Recent advances in the field of anti-cancer immunotherapy

Abstract

Background: The main goal of anti-cancer therapy is to specifically inhibit the malignant activity of cancer cells, while leaving healthy cells unaffected. As such, for every proposed therapy, it is important to keep in mind the therapeutic index - the ratio of the toxic dose over the therapeutic dose. The use of immunotherapy has allowed a means to both specifically block protein-protein interaction and deliver cytotoxic events to a tumor-specific antigen.

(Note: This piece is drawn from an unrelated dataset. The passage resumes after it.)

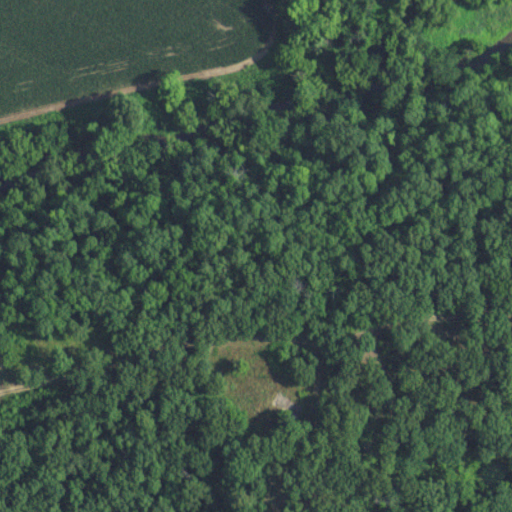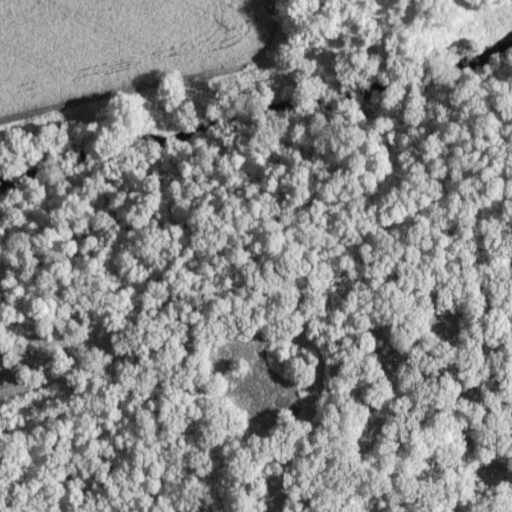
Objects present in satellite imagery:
road: (336, 344)
road: (307, 475)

Review scope: It is the objective of this review to give an overview on current immunotherapy treatment for cancers using monoclonal antibodies. We demonstrate three exciting targets for immunotherapy, TNF-α Converting Enzyme (TACE), Cathepsin S and Urokinase Plasmogen Activator and go over the advances made with one of the most used monoclonal antibodies in cancer therapy, Rituximab; as well as Herceptin, which is used for breast cancer therapy. Furthermore, we touch on other venues of immunotherapy, such as adaptive cell transfer, the use of nucleic acids and the use of dendritic cells. Finally, we summarize some ongoing studies that spell tentative advancements for anti-cancer immunotherapy.

General significance: Immunotherapy is at the forefront of anti-cancer therapies, allying both a high degree of specificity to general high effectiveness and fewer side-effects.

Keywords: Anti-cancer therapies; Antibodies; Cancer; Immunotherapy.

Fig. 1

Flowchart for the protocol for Phage Display Technology. V_L and V_H refer to variable light and variable heavy chains in antibodies. Various genes responsible for encoding the variable regions of antibodies are amplified from human B-cells and used to build an antibody library. The library is cloned for display on the surface of the phage. In a procedure similar to the two-hybrid system, the antibody fragment is expressed in fusion with the virus coat protein. The phage display library goes through a process of selection, whereupon those that do not bind to the selected epitopes are washed away. The ones that do are eluted and amplified by infection of Escherichia coli. After an adequate number of selection series, the specificity of the desired antibody can be assessed through Enzyme-Linked Immunosorbent Assay (ELISA) or Fluorescent-Activated Cell Sorting (FACS). Once the achieved specificity is satisfactory, the genes corresponding to the antibody's variable regions can be cloned into whole human IgG expression vectors and transfected into cells, such as HEK293, which will produce fully human mAbs (hmAbs). The antibodies will be expressed into the cell medium. At that point, the supernatant can be collected for antibody purification.

Fig. 2

Direct tumor cell killing by antibodies. This event may occur through receptor antagonist activity, which occurs when an antibody blocks dimerization, downstream signaling and kinase activation, resulting in inhibition of proliferation and, finally, apoptosis (such is the case with TACE/ADAM17 binding and the therapeutic antibody Herceptin). It can also be triggered by antibodies binding to a tumor cell surface receptor, leading to its activation and, consequently, apoptosis; which is represented by the mitochondrion. Finally, an antibody may bind to an enzyme, leading to signaling abrogation, neutralization and cell death. Conjugated antibody therapies are based around delivering a payload – for example, a drug, toxin, small interfering RNA or radioisotope – to a tumor cell.